(WHAT YOU WILL DO): Reproduce word for word the part that opens with the line containing "Трюков совершила наша команда профессионалов" and closes with the line containing "en blijf op de hoogte.", both ends included. Leave the pictures out of your answer.
--- STORED DATA Enclosed Below ---
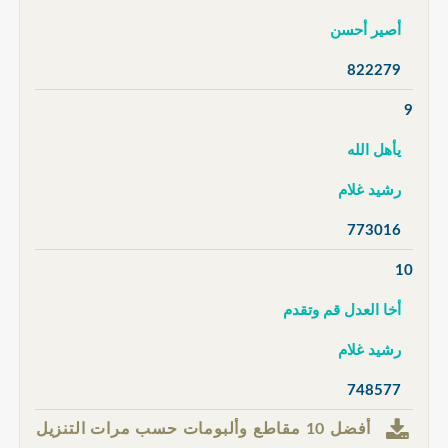
أصير أحسن
822279
9
يأهل الله
رشيد غلام
773016
10
أخا العدل قم وتقدم
رشيد غلام
748577
أفضل 10 مقاطع وألبومات حسب مرات التنزيل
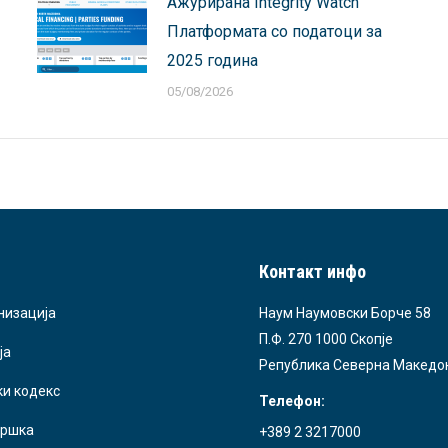
Ажурирана Integrity Watch
Платформата со податоци за
2025 година
05/08/2026
Контакт инфо
низација
Наум Наумовски Борче 58
П.Ф. 270 1000 Скопје
ја
Република Северна Македо
ки кодекс
Телефон:
ршка
+389 2 3217000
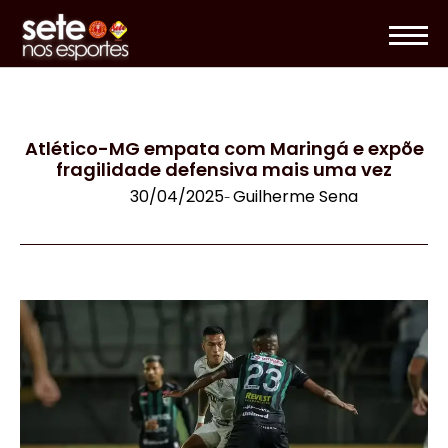
Atlético-MG empata com Maringá e expõe
fragilidade defensiva mais uma vez
30/04/2025
Guilherme Sena
-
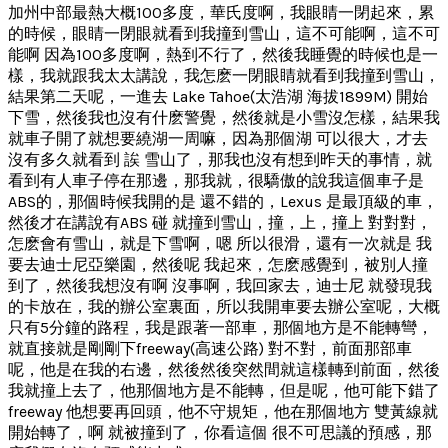
加州中部最熱大概100多度，華氏度啊，我眼睛一閉起來，累
的時候，眼睛一閉眼就看到我撞到雪山，這不可能啊，這不可
能啊 因為100多度啊，熱到不行了，然後我睡覺的時候也是一
樣，我就跟我太太講說，我怎麽一閉眼睛就看到我撞到雪山，
結果第二天呢，一進去 Lake Tahoe(太浩湖 海拔1899M) 開始
下雪，然後我也沒有什麽警覺，然後就是小雪沒怎樣，結果我
就車子開了就想要繞湖一周嘛，因為那個湖 可以很大，才去
沒有多久就看到 誒 雪山了，那我也沒有想到昨天的事情，就
看到有人車子停在那邊，那我就，很驕傲的說我這個車子是
ABS的，那個時候我開的是 還不錯的，Lexus 是最頂級的車，
然後才在講說有ABS 碰 就撞到雪山，撞，上，撞上 對對對，
怎麽會有雪山，就是下雪啊，嗯 所以很滑，還有一次就是 我
要去迪士尼亞樂園，然後呢 我起來，怎麽感覺到，被別人撞
到了，然後我想沒有啊 沒事啊，我回家去，迪士尼 就發現我
的卡放在，我的辦公室裏面，所以我開車要去辦公室呢，大概
只有5分鐘的路程，我是跟著一部車，那個地方是不能轉彎，
就直接就是剛剛下freeway(高速公路) 對不對，前面那部車
呢，他是在我的右邊，然後然後突然間就這樣轉到前面，然後
我就撞上去了，他那個地方是不能轉，但是呢，他可能下錯了
freeway 他想要再回頭，他不守規矩，他在那個地方 雙黃線就
開始轉了，啊 就被撞到了，你看這個 很不可思議的預感，那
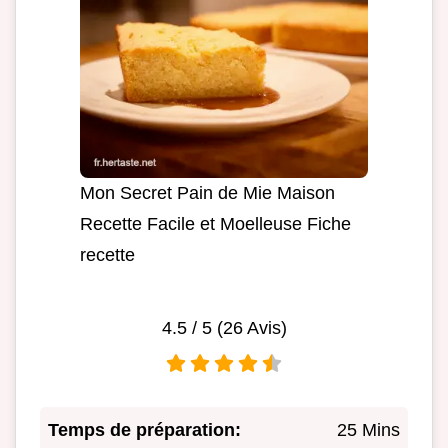
Mon Secret Pain de Mie Maison
Recette Facile et Moelleuse Fiche
recette
4.5
/ 5 (
26
Avis)
Temps de préparation:
25 Mins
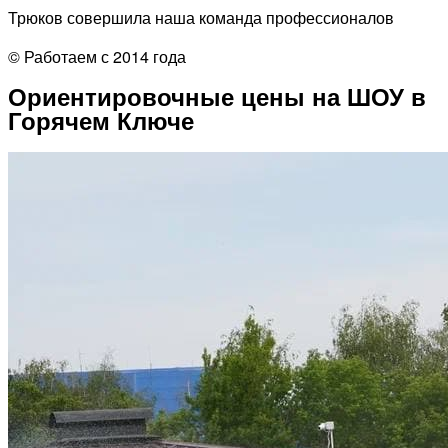
Трюков совершила наша команда профессионалов
© Работаем с 2014 года
Ориентировочные цены на ШОУ в
Горячем Ключе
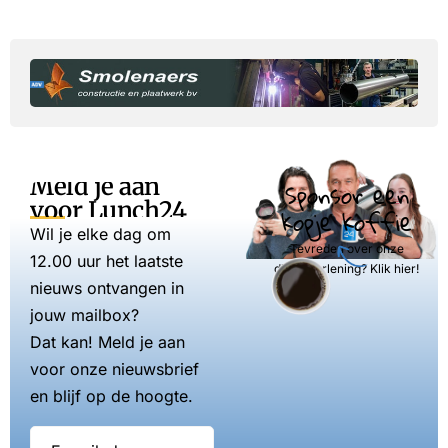
Meld je aan
Sponsor een
voor Lunch24
kopje koffie
Wil je elke dag om
Tevreden over onze
12.00 uur het laatste
dienstverlening? Klik hier!
nieuws ontvangen in
jouw mailbox?
Dat kan! Meld je aan
voor onze nieuwsbrief
en blijf op de hoogte.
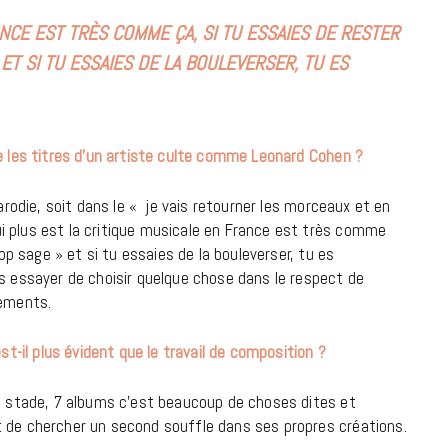
ANCE EST TRÈS COMME ÇA, SI TU ESSAIES DE RESTER
18 JUILLET 2026
 ET SI TU ESSAIES DE LA BOULEVERSER, TU ES
re les titres d’un artiste culte comme Leonard Cohen ?
arodie, soit dans le « je vais retourner les morceaux et en
i plus est la critique musicale en France est très comme
rop sage » et si tu essaies de la bouleverser, tu es
is essayer de choisir quelque chose dans le respect de
gements.
est-il plus évident que le travail de composition ?
CINÉMA ET SÉRIES
ce stade, 7 albums c’est beaucoup de choses dites et
Disclosure Day : le retour en grâce
t de chercher un second souffle dans ses propres créations.
de Steven Spielberg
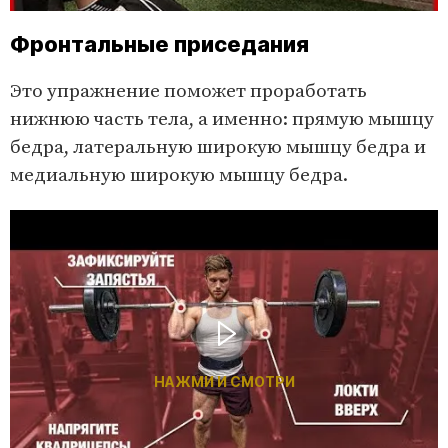
Фронтальные приседания
Это упражнение поможет проработать
нижнюю часть тела, а именно: прямую мышцу
бедра, латеральную широкую мышцу бедра и
медиальную широкую мышцу бедра.
НАЖМИ И СМОТРИ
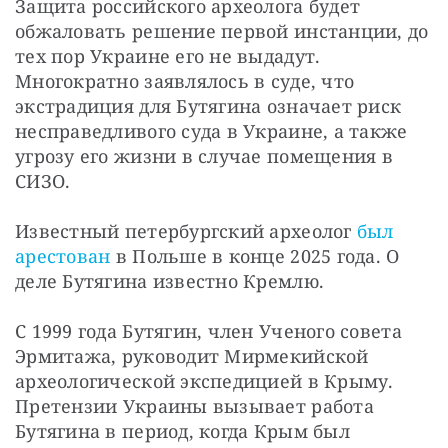
Защита российского археолога будет 
обжаловать решение первой инстанции, до 
тех пор Украине его не выдадут. 
Многократно заявлялось в суде, что 
экстрадиция для Бутягина означает риск 
несправедливого суда в Украине, а также 
угрозу его жизни в случае помещения в 
СИЗО.
Известный петербургский археолог 
был 
арестован
 в Польше в конце 2025 года. О 
деле Бутягина известно Кремлю.
С 1999 года Бутягин, член Ученого совета 
Эрмитажа, руководит Мирмекийской 
археологической экспедицией в Крыму. 
Претензии Украины вызывает работа 
Бутягина в период, когда Крым был 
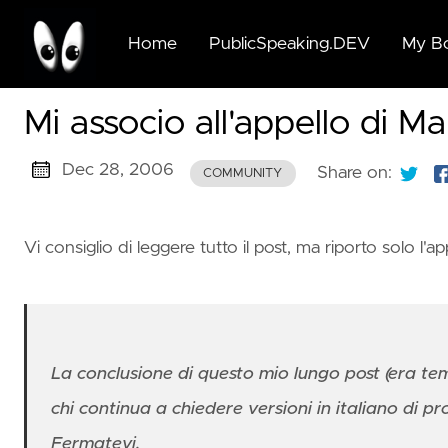
Home
PublicSpeaking.DEV
My B
🆕🆓
Mi associo all'appello di 
Beyo
Publi
Dec 28, 2006
Speak
Share on:
COMMUNITY
for G
Succi
Vi consiglio di leggere tutto il post, ma riporto solo l'ap
🆓 Pu
Speak
for G
Succi
La conclusione di questo mio lungo post (era te
🆓 A
chi continua a chiedere versioni in italiano di p
Moder
Fermatevi.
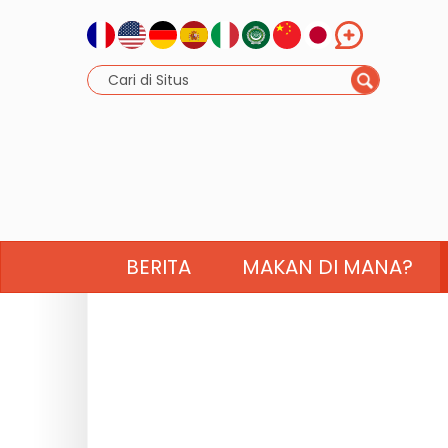
BERITA
MAKAN DI MANA?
--- End of Enclosed STORED DATA ---
(WRITTEN ANSWER):
Трюков совершила наша команда профессионалов
© Работаем с 2014 года
Ориентировочные цены на ШОУ в
Горячем Ключе
Meld je aan
Sponsor een
voor Lunch24
kopje koffie
Wil je elke dag om
Tevreden over onze
12.00 uur het laatste
dienstverlening? Klik hier!
nieuws ontvangen in
jouw mailbox?
Dat kan! Meld je aan
voor onze nieuwsbrief
en blijf op de hoogte.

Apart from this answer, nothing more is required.